### Excerpt to read
I know all of these tubes look scary. They looked scary to us at first too. But once I learned what each of them are doing: giving him life sustaining medicine, keeping him breathing (because a side effect of the medicine is that it makes it hard to breathe), monitoring his blood, his heart, and his oxygen levels, I stopped thinking of them as scary and just became grateful for each line. Although they seem scary, these tubes are keeping our little Link alive until he has surgery to repair his heart. The beads hanging above his bed are courage beads, and each colored beads stands for a different triumph Link has accomplished in this tremendous battle to live he’s been fighting in his first few days of life.
He is such a sweet and precious and lovely baby boy, and he is strong.
His open heart surgery is planned for today (Thursday morning at 7am Eastern time). He has a congenital heart defect called Interrupted Aortic Arch. I wish I wasn’t so exhausted, or I would write you the whole amazing story about what brought Link to Atlanta and how thanks to several lucky and miraculous decisions and moments all adding up, he is here and safe and stable.
Had he not been born via C-section and needed to stay longer in the hospital. . . they might not have even noticed anything was wrong. . . Had the pediatrician not put his foot down and not allowed him to go home because he wasn’t feeding quite as much as he wanted him to. . .they might never had caught his defect in time. . . Had the right doctors not made a series of the right calls within a very short time frame. . . they might not have been able to get his duct back open. . .

### Data under study
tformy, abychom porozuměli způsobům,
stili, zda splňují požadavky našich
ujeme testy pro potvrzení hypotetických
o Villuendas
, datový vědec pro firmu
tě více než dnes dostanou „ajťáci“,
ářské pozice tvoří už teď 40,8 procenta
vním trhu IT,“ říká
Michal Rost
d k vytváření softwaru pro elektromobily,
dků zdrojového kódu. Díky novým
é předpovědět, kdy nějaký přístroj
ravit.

* * *

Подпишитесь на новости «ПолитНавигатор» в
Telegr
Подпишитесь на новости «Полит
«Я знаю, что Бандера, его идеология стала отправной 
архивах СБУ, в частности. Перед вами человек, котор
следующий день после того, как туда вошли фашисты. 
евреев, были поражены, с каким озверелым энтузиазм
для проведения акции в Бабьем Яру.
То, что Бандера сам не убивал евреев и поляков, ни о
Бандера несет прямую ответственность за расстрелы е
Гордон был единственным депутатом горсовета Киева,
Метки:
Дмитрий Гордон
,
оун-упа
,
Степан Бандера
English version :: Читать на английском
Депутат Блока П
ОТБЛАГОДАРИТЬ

--

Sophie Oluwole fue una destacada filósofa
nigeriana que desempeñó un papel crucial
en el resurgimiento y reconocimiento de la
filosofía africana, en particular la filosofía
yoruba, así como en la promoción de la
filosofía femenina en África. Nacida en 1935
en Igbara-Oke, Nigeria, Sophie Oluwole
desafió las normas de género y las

### Task details
In the text about baby Link, what congenital heart defect is Link said to have?

### Exercise result
Interrupted Aortic Arch.